Price, C. and Friston, K. 2002. Degeneracy and cognitive anatomyTrends in Cognitive Sciences, 6(10), 416-421.  Abstract.  Contact Us for the full text.

Overview

  • This paper was fundamental in shaping our approach to understanding the relationship between lesion site and cognitive deficit.
  • The core idea is that the brain has different ways of doing the same thing. This is similar to knowing that it is possible to write using either the left or the right hand. If we lose the left hand, we become more reliant on the right hand, and if we lose the right hand, we can use our left hand (with practice).

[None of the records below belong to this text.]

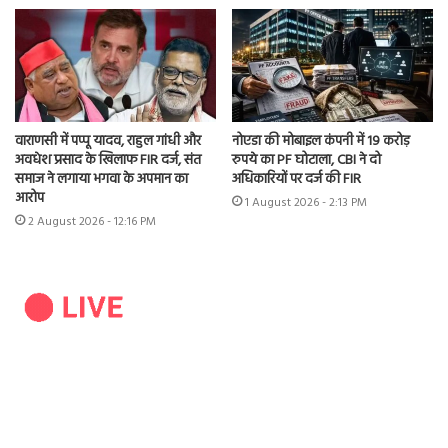
वाराणसी में पप्पू यादव, राहुल गांधी और
नोएडा की मोबाइल कंपनी में 19 करोड़
अवधेश प्रसाद के खिलाफ FIR दर्ज, संत
रुपये का PF घोटाला, CBI ने दो
समाज ने लगाया भगवा के अपमान का
अधिकारियों पर दर्ज की FIR
आरोप
1 August 2026 - 2:13 PM
2 August 2026 - 12:16 PM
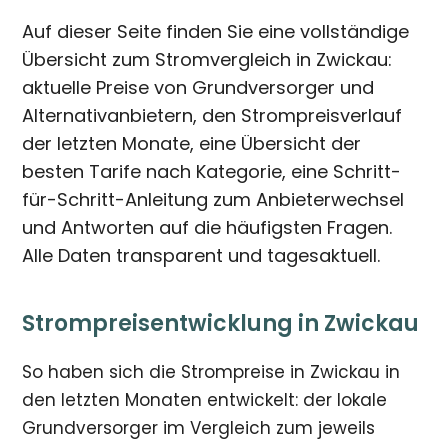
Auf dieser Seite finden Sie eine vollständige
Übersicht zum Stromvergleich in Zwickau:
aktuelle Preise von Grundversorger und
Alternativanbietern, den Strompreisverlauf
der letzten Monate, eine Übersicht der
besten Tarife nach Kategorie, eine Schritt-
für-Schritt-Anleitung zum Anbieterwechsel
und Antworten auf die häufigsten Fragen.
Alle Daten transparent und tagesaktuell.
Strompreisentwicklung in Zwickau
So haben sich die Strompreise in Zwickau in
den letzten Monaten entwickelt: der lokale
Grundversorger im Vergleich zum jeweils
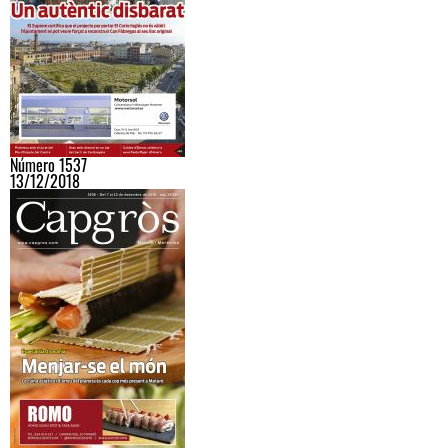
Número 1537
13/12/2018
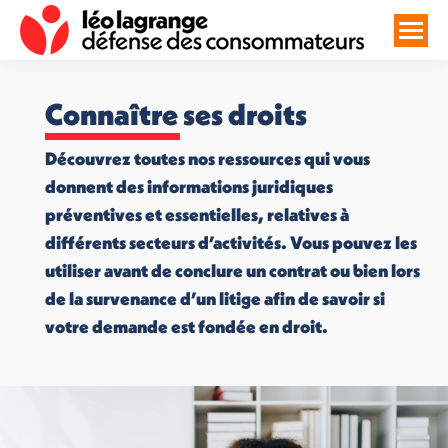
Connaître ses droits
Découvrez toutes nos ressources qui vous
donnent des informations juridiques
préventives et essentielles, relatives à
différents secteurs d’activités. Vous pouvez les
utiliser avant de conclure un contrat ou bien lors
de la survenance d’un litige afin de savoir si
votre demande est fondée en droit.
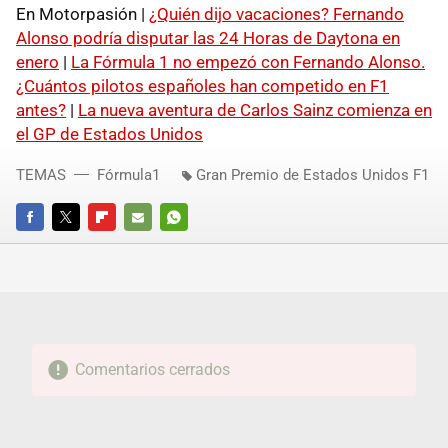
En Motorpasión |
¿Quién dijo vacaciones? Fernando
Alonso podría disputar las 24 Horas de Daytona en
enero
|
La Fórmula 1 no empezó con Fernando Alonso.
¿Cuántos pilotos españoles han competido en F1
antes?
|
La nueva aventura de Carlos Sainz comienza en
el GP de Estados Unidos
TEMAS
Fórmula1
Gran Premio de Estados Unidos F1
FACEBOOK
TWITTER
FLIPBOARD
E-
WHATSAPP
MAIL
Comentarios cerrados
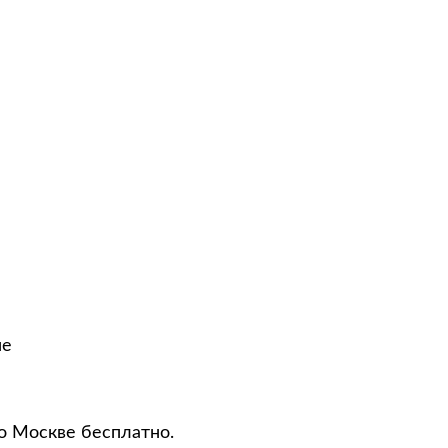
не
по Москве бесплатно.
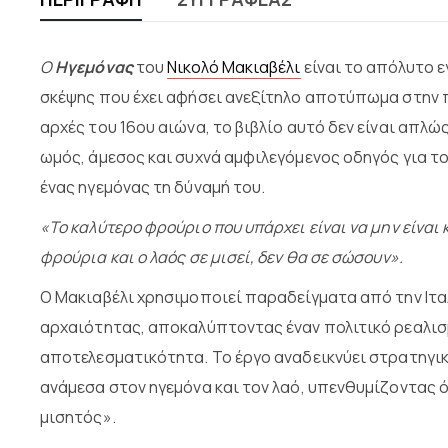
Ο
Ηγεμόνας
του
Νικολό Μακιαβέλι
είναι το απόλυτο ε
σκέψης που έχει αφήσει ανεξίτηλο αποτύπωμα στην 
αρχές του 16ου αιώνα, το βιβλίο αυτό δεν είναι απλώ
ωμός, άμεσος και συχνά αμφιλεγόμενος οδηγός για το
ένας ηγεμόνας τη δύναμή του.
«
Το καλύτερο φρούριο που υπάρχει είναι να μην είναι κ
φρούρια και ο λαός σε μισεί, δεν θα σε σώσουν
»
.
Ο Μακιαβέλι χρησιμοποιεί παραδείγματα από την Ιταλ
αρχαιότητας, αποκαλύπτοντας έναν πολιτικό ρεαλισμ
αποτελεσματικότητα. Το έργο αναδεικνύει στρατηγικέ
ανάμεσα στον ηγεμόνα και τον λαό, υπενθυμίζοντας ό
μισητός».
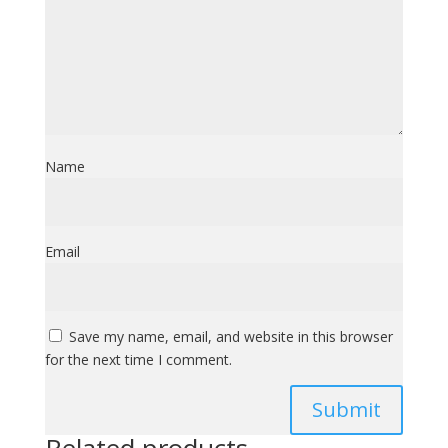
Name
Email
Save my name, email, and website in this browser
for the next time I comment.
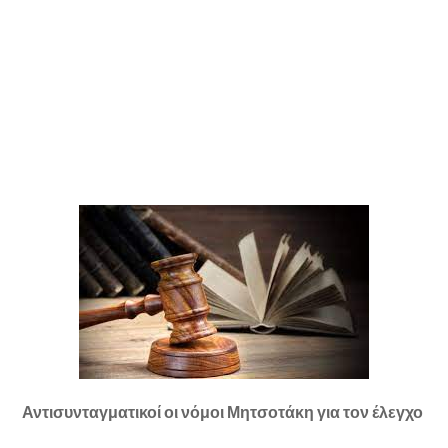
Αντισυνταγματικοί οι νόμοι Μητσοτάκη για τον έλεγχο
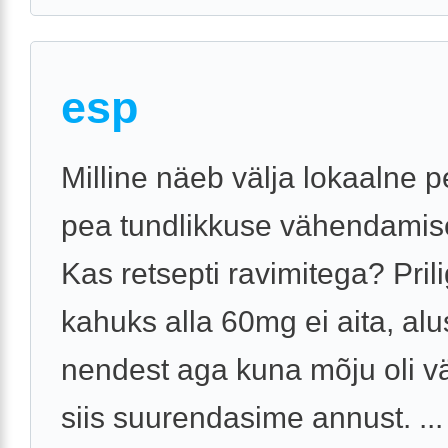
esp
Milline näeb välja lokaalne 
pea tundlikkuse vähendamis
Kas retsepti ravimitega? Pril
kahuks alla 60mg ei aita, al
nendest aga kuna mõju oli v
siis suurendasime annust. ...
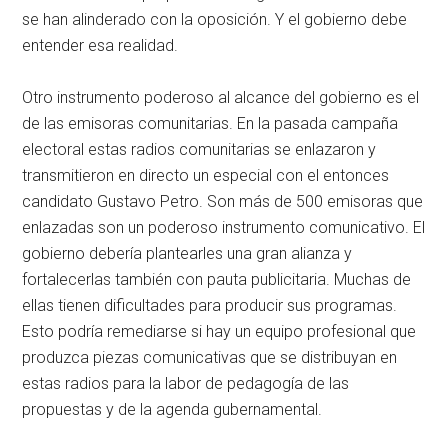
se han alinderado con la oposición. Y el gobierno debe
entender esa realidad.
Otro instrumento poderoso al alcance del gobierno es el
de las emisoras comunitarias. En la pasada campaña
electoral estas radios comunitarias se enlazaron y
transmitieron en directo un especial con el entonces
candidato Gustavo Petro. Son más de 500 emisoras que
enlazadas son un poderoso instrumento comunicativo. El
gobierno debería plantearles una gran alianza y
fortalecerlas también con pauta publicitaria. Muchas de
ellas tienen dificultades para producir sus programas.
Esto podría remediarse si hay un equipo profesional que
produzca piezas comunicativas que se distribuyan en
estas radios para la labor de pedagogía de las
propuestas y de la agenda gubernamental.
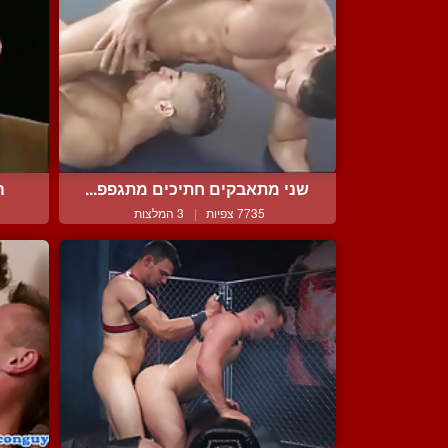
שני מתאבקים חתיכים מתגפפ...
ה
7735 צפיות
|
3 המלצות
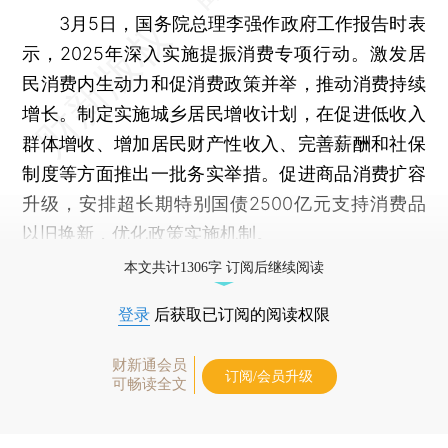
3月5日，国务院总理李强作政府工作报告时表
示，2025年深入实施提振消费专项行动。激发居
民消费内生动力和促消费政策并举，推动消费持续
增长。制定实施城乡居民增收计划，在促进低收入
群体增收、增加居民财产性收入、完善薪酬和社保
制度等方面推出一批务实举措。促进商品消费扩容
升级，安排超长期特别国债2500亿元支持消费品
以旧换新，优化政策实施机制。
本文共计1306字 订阅后继续阅读
登录
后获取已订阅的阅读权限
财新通会员
订阅/会员升级
可畅读全文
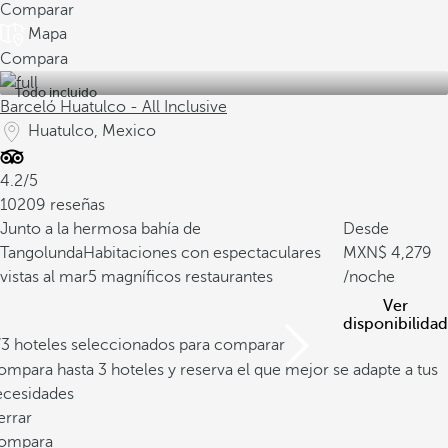
Comparar
Mapa
Compara
Todo incluido
Barceló Huatulco - All Inclusive
Huatulco, Mexico
4.2/5
10209 reseñas
Junto a la hermosa bahía de
Desde
Tangolunda
Habitaciones con espectaculares
4,279
vistas al mar
5 magníficos restaurantes
/noche
Ver
disponibilidad
/3 hoteles seleccionados para comparar
mpara hasta 3 hoteles y reserva el que mejor se adapte a tus
ecesidades
errar
ompara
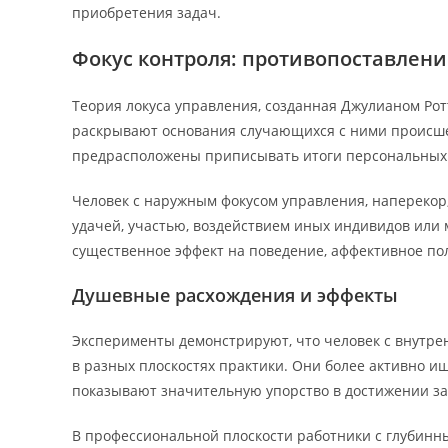
приобретения задач.
Фокус контроля: противопоставлени
Теория локуса управления, созданная Джулианом Ротт
раскрывают основания случающихся с ними происше
предрасположены приписывать итоги персональных 
Человек с наружным фокусом управления, напереко
удачей, участью, воздействием иных индивидов или 
существенное эффект на поведение, аффективное по
Душевные расхождения и эффекты
Эксперименты демонстрируют, что человек с внутр
в разных плоскостях практики. Они более активно и
показывают значительную упорство в достижении за
В профессиональной плоскости работники с глубинн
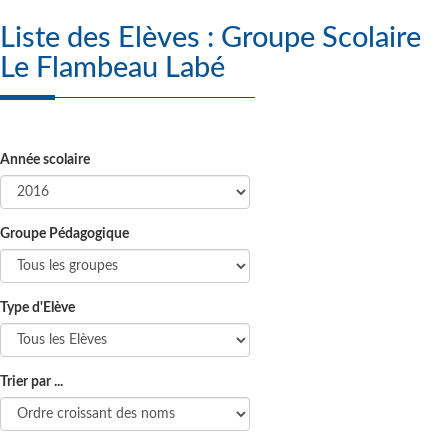
Liste des Elèves : Groupe Scolaire
Le Flambeau Labé
Année scolaire
Groupe Pédagogique
Type d'Elève
Trier par ...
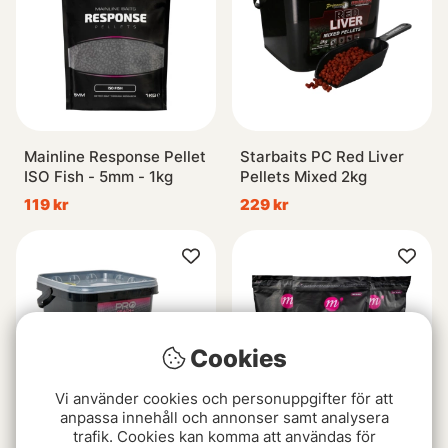
Mainline Response Pellet
Starbaits PC Red Liver
ISO Fish - 5mm - 1kg
Pellets Mixed 2kg
119 kr
229 kr
Cookies
Vi använder cookies och personuppgifter för att
anpassa innehåll och annonser samt analysera
trafik. Cookies kan komma att användas för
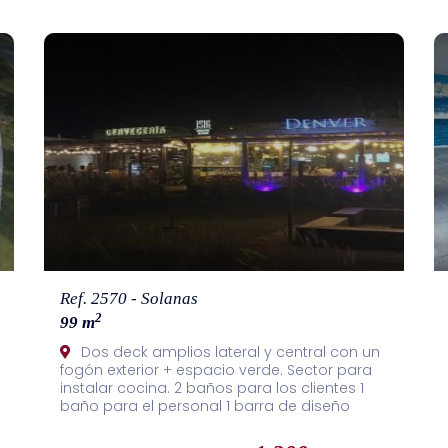
Ref. 2570 - Solanas
2
99 m
Dos deck amplios lateral y central con un
fogón exterior + espacio verde. Sector para
instalar cocina. 2 baños para los clientes 1
baño para el personal 1 barra de diseño
Amplio salón Estacionamiento 360 grados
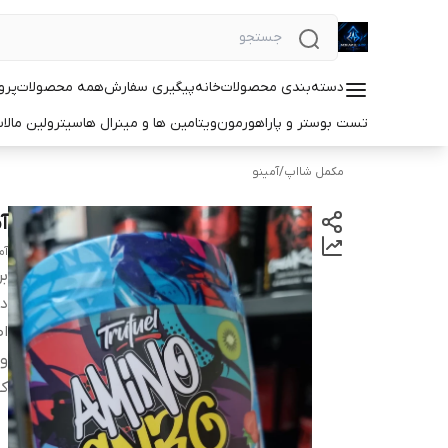
دسته‌بندی محصولات
خانه
پیگیری سفارش
همه محصولات
پرو
تست بوستر و پاراهورمون
ویتامین ها و مینرال ها
سیترولین مالا
مکمل شااپ
/
آمینو
آ
آم
بر
دس
اص
و
کش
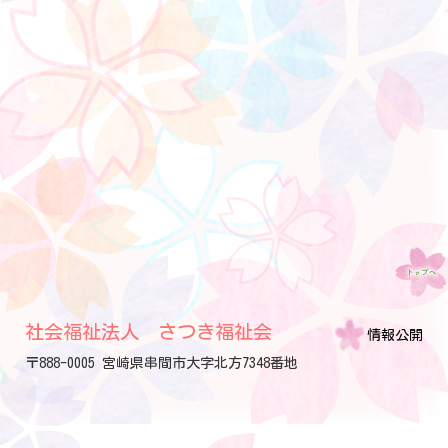
社会福祉法人 さつき福祉会
情報公開
〒888-0005 宮崎県串間市大字北方7348番地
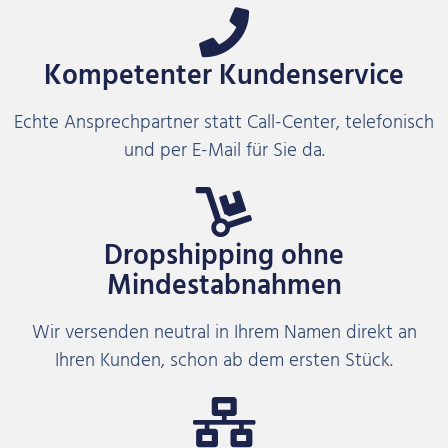
Kompetenter Kundenservice
Echte Ansprechpartner statt Call-Center, telefonisch
und per E-Mail für Sie da.
Dropshipping ohne
Mindestabnahmen
Wir versenden neutral in Ihrem Namen direkt an
Ihren Kunden, schon ab dem ersten Stück.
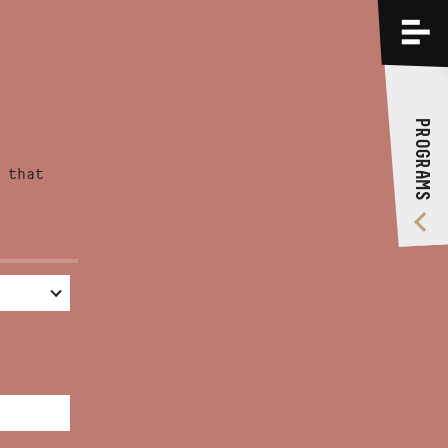
PROGRAMS
TRAININGS
PROGRAMS
ABOUT US
 that
VIDEO GALLERY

  • These alternative ways of doing the same thing are available in the healthy brain (or body) but there are a limited number of options.  For example, if you lose the use of both your right and left hand then you may need to learn to write with a pen in your mouth or your toes.  There are not an infinite number of viable options and the alternative possibilities may be laborious. 
  • Recovery therefore depends on the availability of efficient options
  • In terms of methodology, the paper proposes a way to understand and delineate the sets of brain regions that can support a particular function.  
  • However, as described in more recent papers (see above), we now think that it is more effective to predict outcome and recovery using a pragmatic database approach as opposed to understanding all the underlying theory
  • Likewise, although it is important that you know that your car won't start if the engine's battery is dead, a driver does not need to  know how the battery or the engine work.